No entanto, Raskolnikov não parecia ser um desses indivíduos especiais (na verdade, o escritor de certa forma afirma que ninguém é). Após matar a velha usurária, o protagonista é constantemente torturado por sua consciência até encontrar redenção ao se entregar às autoridades e, posteriormente, ao evangelho. Na história estão presentes conceitos que a modernidade nega: redenção, perdão, dever, compromisso, sacrifício. A mentalidade revolucionária que Dostoievski criticava tomou de assalto as mentes daqueles que produzem cultura. Hoje os filmes e séries estão repletos de “indivíduos especiais” que têm direito a cometer todos os crimes. É assim que surgem produções como Breaking Bad e La Casa de Papel.
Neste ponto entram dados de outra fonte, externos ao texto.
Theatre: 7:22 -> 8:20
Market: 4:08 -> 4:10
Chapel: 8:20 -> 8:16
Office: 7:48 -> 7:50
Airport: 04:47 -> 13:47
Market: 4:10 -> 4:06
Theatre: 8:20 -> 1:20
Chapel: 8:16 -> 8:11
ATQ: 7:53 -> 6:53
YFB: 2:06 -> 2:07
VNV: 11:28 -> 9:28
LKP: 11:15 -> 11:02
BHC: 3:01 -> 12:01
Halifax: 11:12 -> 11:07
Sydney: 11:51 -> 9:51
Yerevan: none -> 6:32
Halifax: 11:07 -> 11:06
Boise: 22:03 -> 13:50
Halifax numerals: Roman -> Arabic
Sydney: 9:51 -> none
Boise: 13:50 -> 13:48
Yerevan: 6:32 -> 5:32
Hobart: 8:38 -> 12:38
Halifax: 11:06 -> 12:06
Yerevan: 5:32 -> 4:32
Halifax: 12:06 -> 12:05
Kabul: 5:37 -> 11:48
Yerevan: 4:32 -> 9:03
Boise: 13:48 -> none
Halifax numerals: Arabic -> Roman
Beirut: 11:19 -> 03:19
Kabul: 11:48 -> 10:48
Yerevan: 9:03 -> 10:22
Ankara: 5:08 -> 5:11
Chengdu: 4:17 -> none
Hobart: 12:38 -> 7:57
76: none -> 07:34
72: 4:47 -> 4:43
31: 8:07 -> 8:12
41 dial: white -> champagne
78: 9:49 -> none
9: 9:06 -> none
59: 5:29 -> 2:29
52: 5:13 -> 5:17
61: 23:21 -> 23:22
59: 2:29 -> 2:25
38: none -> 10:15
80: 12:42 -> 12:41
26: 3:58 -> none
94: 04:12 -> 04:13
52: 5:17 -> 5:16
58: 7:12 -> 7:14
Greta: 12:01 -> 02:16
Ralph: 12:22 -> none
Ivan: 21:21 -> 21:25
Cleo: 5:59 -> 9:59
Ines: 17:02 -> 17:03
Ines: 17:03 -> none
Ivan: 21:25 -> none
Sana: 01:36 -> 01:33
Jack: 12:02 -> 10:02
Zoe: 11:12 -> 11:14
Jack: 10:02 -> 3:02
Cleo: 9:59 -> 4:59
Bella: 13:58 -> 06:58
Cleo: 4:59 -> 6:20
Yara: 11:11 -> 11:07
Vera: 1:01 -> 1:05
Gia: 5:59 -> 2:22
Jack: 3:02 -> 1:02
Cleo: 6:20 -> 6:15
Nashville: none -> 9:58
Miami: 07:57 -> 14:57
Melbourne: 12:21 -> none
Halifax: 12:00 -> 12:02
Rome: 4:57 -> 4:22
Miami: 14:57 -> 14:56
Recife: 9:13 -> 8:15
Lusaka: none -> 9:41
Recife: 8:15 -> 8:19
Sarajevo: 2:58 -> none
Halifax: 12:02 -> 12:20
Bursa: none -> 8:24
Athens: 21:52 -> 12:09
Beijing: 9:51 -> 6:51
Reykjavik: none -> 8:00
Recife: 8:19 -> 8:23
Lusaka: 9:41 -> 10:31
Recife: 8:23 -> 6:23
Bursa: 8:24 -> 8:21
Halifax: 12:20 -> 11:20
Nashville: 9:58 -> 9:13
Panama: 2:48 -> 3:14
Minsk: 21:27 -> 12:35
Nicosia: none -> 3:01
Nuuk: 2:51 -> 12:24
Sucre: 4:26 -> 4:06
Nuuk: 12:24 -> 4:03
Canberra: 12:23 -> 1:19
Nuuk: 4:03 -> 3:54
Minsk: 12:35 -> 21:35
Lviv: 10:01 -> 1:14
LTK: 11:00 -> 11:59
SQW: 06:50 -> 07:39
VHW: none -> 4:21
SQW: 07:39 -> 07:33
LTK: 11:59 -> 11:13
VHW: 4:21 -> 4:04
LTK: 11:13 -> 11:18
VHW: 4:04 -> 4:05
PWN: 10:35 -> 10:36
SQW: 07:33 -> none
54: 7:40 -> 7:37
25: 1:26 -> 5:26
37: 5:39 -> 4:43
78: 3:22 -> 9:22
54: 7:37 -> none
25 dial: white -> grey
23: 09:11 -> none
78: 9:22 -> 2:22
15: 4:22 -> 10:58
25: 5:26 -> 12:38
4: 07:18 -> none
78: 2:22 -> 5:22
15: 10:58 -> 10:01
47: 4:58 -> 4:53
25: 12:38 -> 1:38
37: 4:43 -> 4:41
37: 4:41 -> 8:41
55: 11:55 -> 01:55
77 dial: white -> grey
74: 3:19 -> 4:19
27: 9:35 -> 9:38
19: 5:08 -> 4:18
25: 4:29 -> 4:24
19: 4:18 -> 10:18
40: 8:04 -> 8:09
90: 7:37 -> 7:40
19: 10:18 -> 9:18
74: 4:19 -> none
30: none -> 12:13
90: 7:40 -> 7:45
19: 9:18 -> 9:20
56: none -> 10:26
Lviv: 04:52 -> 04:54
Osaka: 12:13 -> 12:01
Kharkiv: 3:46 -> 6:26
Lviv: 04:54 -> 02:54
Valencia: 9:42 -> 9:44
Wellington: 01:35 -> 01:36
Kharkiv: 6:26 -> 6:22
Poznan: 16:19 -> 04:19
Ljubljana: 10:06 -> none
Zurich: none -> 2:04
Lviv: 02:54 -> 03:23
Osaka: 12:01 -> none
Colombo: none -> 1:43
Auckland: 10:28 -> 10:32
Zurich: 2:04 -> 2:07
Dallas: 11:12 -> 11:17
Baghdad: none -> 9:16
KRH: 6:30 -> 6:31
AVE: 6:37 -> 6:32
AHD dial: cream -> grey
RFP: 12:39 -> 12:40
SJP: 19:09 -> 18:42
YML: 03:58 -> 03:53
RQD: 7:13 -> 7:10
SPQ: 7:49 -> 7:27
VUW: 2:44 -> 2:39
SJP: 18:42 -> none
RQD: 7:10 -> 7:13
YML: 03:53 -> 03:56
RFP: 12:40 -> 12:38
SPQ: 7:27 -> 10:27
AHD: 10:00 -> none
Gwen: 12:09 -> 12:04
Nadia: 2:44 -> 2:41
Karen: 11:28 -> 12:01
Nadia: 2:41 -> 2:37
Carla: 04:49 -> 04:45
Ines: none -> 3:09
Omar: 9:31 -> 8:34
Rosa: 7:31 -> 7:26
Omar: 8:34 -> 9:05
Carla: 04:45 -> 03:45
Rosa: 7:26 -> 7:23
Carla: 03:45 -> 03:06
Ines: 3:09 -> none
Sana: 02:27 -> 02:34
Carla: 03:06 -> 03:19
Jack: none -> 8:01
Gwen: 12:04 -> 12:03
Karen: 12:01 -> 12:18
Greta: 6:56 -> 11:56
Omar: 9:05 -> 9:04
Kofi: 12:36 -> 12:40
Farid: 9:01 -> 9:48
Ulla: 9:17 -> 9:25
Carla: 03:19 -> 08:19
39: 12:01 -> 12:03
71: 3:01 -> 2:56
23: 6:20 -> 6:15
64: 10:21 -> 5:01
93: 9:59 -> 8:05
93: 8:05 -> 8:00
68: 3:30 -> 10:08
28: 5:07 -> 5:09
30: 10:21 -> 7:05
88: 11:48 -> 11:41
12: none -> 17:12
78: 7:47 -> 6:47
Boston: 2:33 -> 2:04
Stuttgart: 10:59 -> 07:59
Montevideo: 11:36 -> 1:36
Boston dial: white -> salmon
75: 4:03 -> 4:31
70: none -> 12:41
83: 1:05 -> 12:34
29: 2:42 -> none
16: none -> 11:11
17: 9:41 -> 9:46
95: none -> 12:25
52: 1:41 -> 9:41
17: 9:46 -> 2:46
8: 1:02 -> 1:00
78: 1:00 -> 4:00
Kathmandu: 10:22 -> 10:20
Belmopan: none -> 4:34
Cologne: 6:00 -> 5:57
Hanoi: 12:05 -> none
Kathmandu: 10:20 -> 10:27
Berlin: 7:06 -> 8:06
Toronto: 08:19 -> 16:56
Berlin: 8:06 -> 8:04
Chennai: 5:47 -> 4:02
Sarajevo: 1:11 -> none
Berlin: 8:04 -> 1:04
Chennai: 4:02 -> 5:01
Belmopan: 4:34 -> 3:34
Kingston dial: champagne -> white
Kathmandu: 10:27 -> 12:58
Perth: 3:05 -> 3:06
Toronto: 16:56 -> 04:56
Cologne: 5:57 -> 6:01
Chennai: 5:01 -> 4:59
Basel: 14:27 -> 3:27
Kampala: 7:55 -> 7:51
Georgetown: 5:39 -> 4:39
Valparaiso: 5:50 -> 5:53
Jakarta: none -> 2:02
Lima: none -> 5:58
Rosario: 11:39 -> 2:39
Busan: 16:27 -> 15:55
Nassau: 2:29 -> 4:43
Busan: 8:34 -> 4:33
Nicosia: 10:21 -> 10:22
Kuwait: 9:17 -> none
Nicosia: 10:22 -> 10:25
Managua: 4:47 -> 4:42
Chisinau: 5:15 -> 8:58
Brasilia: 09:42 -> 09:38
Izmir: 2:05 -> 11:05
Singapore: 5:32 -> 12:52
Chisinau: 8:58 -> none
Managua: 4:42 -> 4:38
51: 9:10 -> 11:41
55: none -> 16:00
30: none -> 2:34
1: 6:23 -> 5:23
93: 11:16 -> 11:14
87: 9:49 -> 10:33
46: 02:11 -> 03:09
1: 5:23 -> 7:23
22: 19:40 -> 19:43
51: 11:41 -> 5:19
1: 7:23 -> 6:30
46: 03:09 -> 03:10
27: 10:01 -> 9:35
Portanto, no nosso tempo os valores sobre os quais se fundou a nossa cultura são pouco propagados em filmes, seriados, novelas, peças de teatro, romances contemporâneos e exposições artísticas. Logo, o resultado é solapar as bases do nosso edifício civilizacional e dinamitar aquilo sobre o qual se apoia as nossas vidas. O fato é que os valores que formaram nossa cultura cristã (concorde-se ou não com eles) dão a orientação de ordem e liberdade de hoje.

E quem é cristão tem ainda mais razões para defender o resgate da nossa cultura e o retorno aos clássicos. Se tais valores forem destruídos, o que será colocado no lugar? Os horrores do nazismo e do comunismo mostram que não vale a pena arriscar. Voltemos a valorizar os clássicos da literatura e da filosofia, a Bíblia e os valores cristãos, muito do que é antigo e a velha forma de fazer cultura.

Kalebe Pimentel é estudante de filosofia e literatura.